Fighting back in class isn't easy, Moskowitz said.
"Obviously, I'm not a tenured professor. I don't have the same clout as someone spouting off [his or her] beliefs," she said.
Even when hostilities aren't a challenge, engaging apathetic students is.
The Middle East is "really off everyone's radar down here," said Greg Swartzberg, coordinator of a pro-Israel group at the University of Georgia.
At the University of Pennsylvania, pro-Israel activists say they can't take it for granted that the issue won't become heated on campus.

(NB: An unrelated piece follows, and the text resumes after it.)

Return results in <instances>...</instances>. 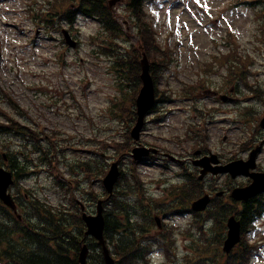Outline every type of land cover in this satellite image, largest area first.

"When you look at the media and you watch TV and CNN, the image that one can have of the situation is one that doesn't lend itself to support for Israel," said Gabrielle Mashbaum, a student leader for the Jewish National Fund's Caravan for Democracy, which sends speakers to campuses to promote Israel's democratic values.
"When people don't have that background or education in the history, then there's a risk of sort of losing them," Mashbaum said.
That's why activist groups are turning to one-on-one advocacy.
"What keeps me up at night is that we've only scratched the surface," said Jonathan Kessler, AIPAC's leadership development director.
"We've got the right prescription," he said, pointing out that pro-Israel groups constantly are launching new programs that interest students. But he's worried that only one-quarter of the country's 2,400 major colleges have a pro-Israel presence, and many students have grown tired of the ongoing conflict.
The answer, Kessler and others say, is personal engagement.
AIPAC teaches students to engage others through pro-Israel voter registration. In addition to conducting regional campaign training institutes, AIPAC urges students to get involved with political campaigns and organize student delegations to lobby congressmen in their districts and in Washington.
Hillel has adopted the same tack. The group is asking its nearly 3,000 students returning from winter trips to Israel to give their peers "Love Is Real" buttons.
"We will be encouraging and helping facilitate tens of thousands of discussions on campuses," said Wayne Firestone, director of Hillel's Center for Israel Affairs. "They are personal accounts that are meant to generate real discussions and real sharing of their experience and their stories while they were in Israel."